● **YOUR TASK**
Would you copy the entries that follow exactly, leaving out every picture?

[Opening INFORMATION section]

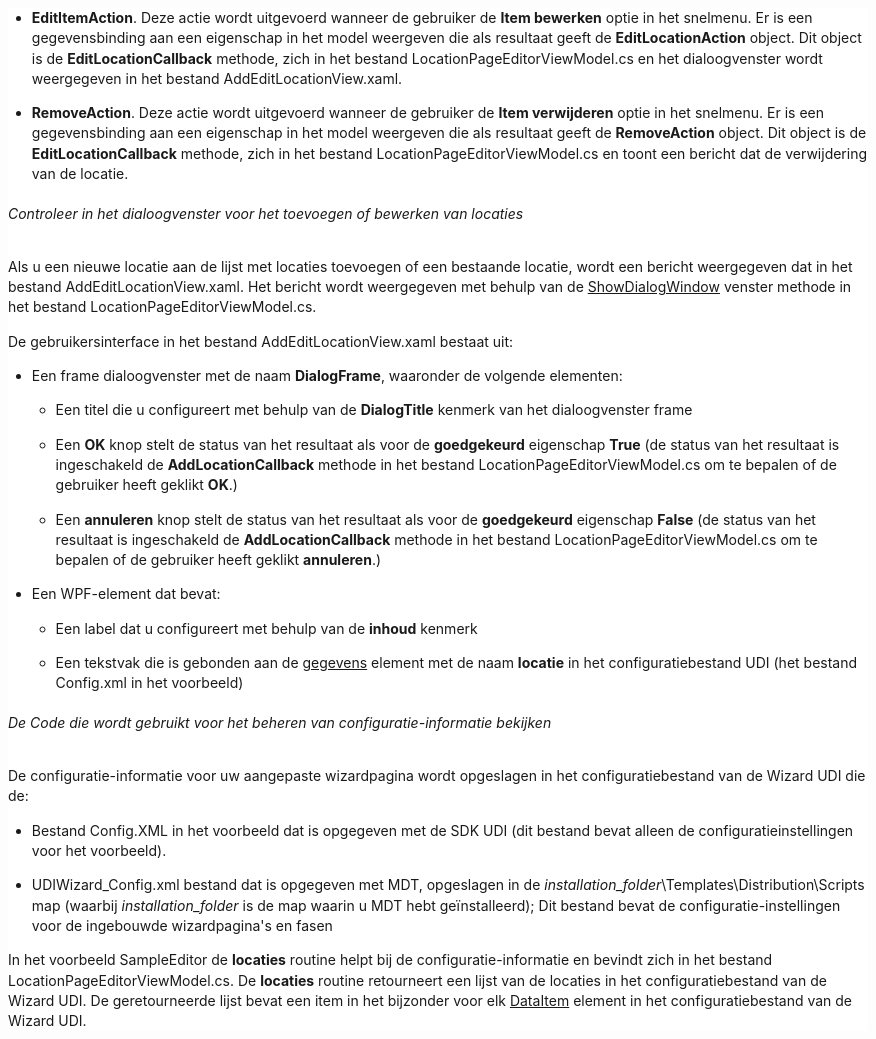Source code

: -   **EditItemAction**. Deze actie wordt uitgevoerd wanneer de gebruiker de **Item bewerken** optie in het snelmenu. Er is een gegevensbinding aan een eigenschap in het model weergeven die als resultaat geeft de **EditLocationAction** object. Dit object is de **EditLocationCallback** methode, zich in het bestand LocationPageEditorViewModel.cs en het dialoogvenster wordt weergegeven in het bestand AddEditLocationView.xaml.  

-   **RemoveAction**. Deze actie wordt uitgevoerd wanneer de gebruiker de **Item verwijderen** optie in het snelmenu. Er is een gegevensbinding aan een eigenschap in het model weergeven die als resultaat geeft de **RemoveAction** object. Dit object is de **EditLocationCallback** methode, zich in het bestand LocationPageEditorViewModel.cs en toont een bericht dat de verwijdering van de locatie.  

######  <a name="ReviewDialogBoxforAddingEditingLocations"></a>Controleer in het dialoogvenster voor het toevoegen of bewerken van locaties  
 Als u een nieuwe locatie aan de lijst met locaties toevoegen of een bestaande locatie, wordt een bericht weergegeven dat in het bestand AddEditLocationView.xaml. Het bericht wordt weergegeven met behulp van de [ShowDialogWindow](#ShowDialogWindow) venster methode in het bestand LocationPageEditorViewModel.cs.  

 De gebruikersinterface in het bestand AddEditLocationView.xaml bestaat uit:  

-   Een frame dialoogvenster met de naam **DialogFrame**, waaronder de volgende elementen:  

    -   Een titel die u configureert met behulp van de **DialogTitle** kenmerk van het dialoogvenster frame  

    -   Een **OK** knop stelt de status van het resultaat als voor de **goedgekeurd** eigenschap **True** (de status van het resultaat is ingeschakeld de **AddLocationCallback** methode in het bestand LocationPageEditorViewModel.cs om te bepalen of de gebruiker heeft geklikt **OK**.)  

    -   Een **annuleren** knop stelt de status van het resultaat als voor de **goedgekeurd** eigenschap **False** (de status van het resultaat is ingeschakeld de **AddLocationCallback**  methode in het bestand LocationPageEditorViewModel.cs om te bepalen of de gebruiker heeft geklikt **annuleren**.)  

-   Een WPF-element dat bevat:  

    -   Een label dat u configureert met behulp van de **inhoud** kenmerk  

    -   Een tekstvak die is gebonden aan de [gegevens](#Data) element met de naam **locatie** in het configuratiebestand UDI (het bestand Config.xml in het voorbeeld)  

######  <a name="ReviewCodeUsedtoManageConfigurationInformation"></a>De Code die wordt gebruikt voor het beheren van configuratie-informatie bekijken  
 De configuratie-informatie voor uw aangepaste wizardpagina wordt opgeslagen in het configuratiebestand van de Wizard UDI die de:  

-   Bestand Config.XML in het voorbeeld dat is opgegeven met de SDK UDI (dit bestand bevat alleen de configuratieinstellingen voor het voorbeeld).  

-   UDIWizard_Config.xml bestand dat is opgegeven met MDT, opgeslagen in de *installation_folder*\Templates\Distribution\Scripts map (waarbij *installation_folder* is de map waarin u MDT hebt geïnstalleerd); Dit bestand bevat de configuratie-instellingen voor de ingebouwde wizardpagina's en fasen  

 In het voorbeeld SampleEditor de **locaties** routine helpt bij de configuratie-informatie en bevindt zich in het bestand LocationPageEditorViewModel.cs. De **locaties** routine retourneert een lijst van de locaties in het configuratiebestand van de Wizard UDI. De geretourneerde lijst bevat een item in het bijzonder voor elk [DataItem](#DataItem) element in het configuratiebestand van de Wizard UDI.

[Closing INFORMATION section]

● **ANSWER SECTION**
Source code

: -   **EditItemAction**. Deze actie wordt uitgevoerd wanneer de gebruiker de **Item bewerken** optie in het snelmenu. Er is een gegevensbinding aan een eigenschap in het model weergeven die als resultaat geeft de **EditLocationAction** object. Dit object is de **EditLocationCallback** methode, zich in het bestand LocationPageEditorViewModel.cs en het dialoogvenster wordt weergegeven in het bestand AddEditLocationView.xaml.  

-   **RemoveAction**. Deze actie wordt uitgevoerd wanneer de gebruiker de **Item verwijderen** optie in het snelmenu. Er is een gegevensbinding aan een eigenschap in het model weergeven die als resultaat geeft de **RemoveAction** object. Dit object is de **EditLocationCallback** methode, zich in het bestand LocationPageEditorViewModel.cs en toont een bericht dat de verwijdering van de locatie.  

######  <a name="ReviewDialogBoxforAddingEditingLocations"></a>Controleer in het dialoogvenster voor het toevoegen of bewerken van locaties  
 Als u een nieuwe locatie aan de lijst met locaties toevoegen of een bestaande locatie, wordt een bericht weergegeven dat in het bestand AddEditLocationView.xaml. Het bericht wordt weergegeven met behulp van de [ShowDialogWindow](#ShowDialogWindow) venster methode in het bestand LocationPageEditorViewModel.cs.  

 De gebruikersinterface in het bestand AddEditLocationView.xaml bestaat uit:  

-   Een frame dialoogvenster met de naam **DialogFrame**, waaronder de volgende elementen:  

    -   Een titel die u configureert met behulp van de **DialogTitle** kenmerk van het dialoogvenster frame  

    -   Een **OK** knop stelt de status van het resultaat als voor de **goedgekeurd** eigenschap **True** (de status van het resultaat is ingeschakeld de **AddLocationCallback** methode in het bestand LocationPageEditorViewModel.cs om te bepalen of de gebruiker heeft geklikt **OK**.)  

    -   Een **annuleren** knop stelt de status van het resultaat als voor de **goedgekeurd** eigenschap **False** (de status van het resultaat is ingeschakeld de **AddLocationCallback**  methode in het bestand LocationPageEditorViewModel.cs om te bepalen of de gebruiker heeft geklikt **annuleren**.)  

-   Een WPF-element dat bevat:  

    -   Een label dat u configureert met behulp van de **inhoud** kenmerk  

    -   Een tekstvak die is gebonden aan de [gegevens](#Data) element met de naam **locatie** in het configuratiebestand UDI (het bestand Config.xml in het voorbeeld)  

######  <a name="ReviewCodeUsedtoManageConfigurationInformation"></a>De Code die wordt gebruikt voor het beheren van configuratie-informatie bekijken  
 De configuratie-informatie voor uw aangepaste wizardpagina wordt opgeslagen in het configuratiebestand van de Wizard UDI die de:  

-   Bestand Config.XML in het voorbeeld dat is opgegeven met de SDK UDI (dit bestand bevat alleen de configuratieinstellingen voor het voorbeeld).  

-   UDIWizard_Config.xml bestand dat is opgegeven met MDT, opgeslagen in de *installation_folder*\Templates\Distribution\Scripts map (waarbij *installation_folder* is de map waarin u MDT hebt geïnstalleerd); Dit bestand bevat de configuratie-instellingen voor de ingebouwde wizardpagina's en fasen  

 In het voorbeeld SampleEditor de **locaties** routine helpt bij de configuratie-informatie en bevindt zich in het bestand LocationPageEditorViewModel.cs. De **locaties** routine retourneert een lijst van de locaties in het configuratiebestand van de Wizard UDI. De geretourneerde lijst bevat een item in het bijzonder voor elk [DataItem](#DataItem) element in het configuratiebestand van de Wizard UDI.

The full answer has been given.